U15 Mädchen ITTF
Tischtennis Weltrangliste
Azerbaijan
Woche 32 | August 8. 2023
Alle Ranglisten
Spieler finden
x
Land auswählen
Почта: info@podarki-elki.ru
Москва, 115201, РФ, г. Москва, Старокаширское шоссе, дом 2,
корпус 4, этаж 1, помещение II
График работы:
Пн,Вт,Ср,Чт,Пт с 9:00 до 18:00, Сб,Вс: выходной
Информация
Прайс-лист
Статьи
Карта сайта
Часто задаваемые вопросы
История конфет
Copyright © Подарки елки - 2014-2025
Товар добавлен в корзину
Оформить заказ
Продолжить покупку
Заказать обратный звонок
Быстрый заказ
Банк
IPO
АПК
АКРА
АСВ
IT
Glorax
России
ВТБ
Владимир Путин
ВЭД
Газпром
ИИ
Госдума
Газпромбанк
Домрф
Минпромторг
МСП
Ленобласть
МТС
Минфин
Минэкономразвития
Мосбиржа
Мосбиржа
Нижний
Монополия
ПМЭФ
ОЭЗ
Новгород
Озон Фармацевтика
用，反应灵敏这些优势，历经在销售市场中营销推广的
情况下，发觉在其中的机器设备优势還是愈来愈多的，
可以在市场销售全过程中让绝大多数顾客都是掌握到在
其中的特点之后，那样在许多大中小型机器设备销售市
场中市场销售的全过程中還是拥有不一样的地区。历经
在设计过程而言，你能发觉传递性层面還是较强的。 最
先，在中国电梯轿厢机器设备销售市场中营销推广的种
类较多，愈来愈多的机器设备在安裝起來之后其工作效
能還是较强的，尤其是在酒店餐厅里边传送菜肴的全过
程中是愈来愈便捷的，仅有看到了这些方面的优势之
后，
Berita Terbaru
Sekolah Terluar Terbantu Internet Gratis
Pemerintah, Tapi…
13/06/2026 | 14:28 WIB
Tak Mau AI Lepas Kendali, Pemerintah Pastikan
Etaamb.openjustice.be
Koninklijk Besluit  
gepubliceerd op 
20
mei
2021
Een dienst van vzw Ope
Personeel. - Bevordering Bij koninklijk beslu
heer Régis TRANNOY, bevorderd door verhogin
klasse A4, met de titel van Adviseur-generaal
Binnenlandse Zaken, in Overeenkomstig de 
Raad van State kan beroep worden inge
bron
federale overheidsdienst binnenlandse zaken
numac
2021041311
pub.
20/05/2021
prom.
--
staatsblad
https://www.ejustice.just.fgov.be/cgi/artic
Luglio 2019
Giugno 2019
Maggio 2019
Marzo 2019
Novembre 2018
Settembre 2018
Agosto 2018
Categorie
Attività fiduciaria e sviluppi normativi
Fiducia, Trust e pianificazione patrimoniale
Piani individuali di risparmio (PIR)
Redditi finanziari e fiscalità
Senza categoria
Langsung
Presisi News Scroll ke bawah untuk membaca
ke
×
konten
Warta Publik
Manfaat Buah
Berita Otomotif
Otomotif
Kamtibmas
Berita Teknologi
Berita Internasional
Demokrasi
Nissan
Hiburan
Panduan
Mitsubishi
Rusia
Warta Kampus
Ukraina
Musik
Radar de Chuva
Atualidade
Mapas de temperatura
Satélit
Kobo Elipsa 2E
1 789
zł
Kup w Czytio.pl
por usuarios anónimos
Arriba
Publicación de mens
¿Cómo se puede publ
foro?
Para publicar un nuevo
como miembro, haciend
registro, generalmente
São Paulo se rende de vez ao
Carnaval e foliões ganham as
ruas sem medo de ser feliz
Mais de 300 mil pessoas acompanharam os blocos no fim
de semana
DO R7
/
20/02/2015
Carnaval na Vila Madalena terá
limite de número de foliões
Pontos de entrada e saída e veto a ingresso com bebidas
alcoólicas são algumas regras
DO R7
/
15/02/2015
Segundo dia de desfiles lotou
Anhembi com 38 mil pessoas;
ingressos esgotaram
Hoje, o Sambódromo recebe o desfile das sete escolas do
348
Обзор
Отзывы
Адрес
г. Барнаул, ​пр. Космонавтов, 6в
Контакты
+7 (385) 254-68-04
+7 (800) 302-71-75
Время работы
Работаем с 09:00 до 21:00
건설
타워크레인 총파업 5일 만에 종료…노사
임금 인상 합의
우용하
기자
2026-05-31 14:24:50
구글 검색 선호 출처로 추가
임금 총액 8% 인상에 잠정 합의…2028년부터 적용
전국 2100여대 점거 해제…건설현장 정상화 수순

■ ■ ■ ■ ■

• [TASK REQUIREMENTS]:
Copy out the rows without any changes, from their first line through the line that contains "Оформить заказ".

• [OUTPUT OF THE TASK]:
U15 Mädchen ITTF
Tischtennis Weltrangliste
Azerbaijan
Woche 32 | August 8. 2023
Alle Ranglisten
Spieler finden
x
Land auswählen
Почта: info@podarki-elki.ru
Москва, 115201, РФ, г. Москва, Старокаширское шоссе, дом 2,
корпус 4, этаж 1, помещение II
График работы:
Пн,Вт,Ср,Чт,Пт с 9:00 до 18:00, Сб,Вс: выходной
Информация
Прайс-лист
Статьи
Карта сайта
Часто задаваемые вопросы
История конфет
Copyright © Подарки елки - 2014-2025
Товар добавлен в корзину
Оформить заказ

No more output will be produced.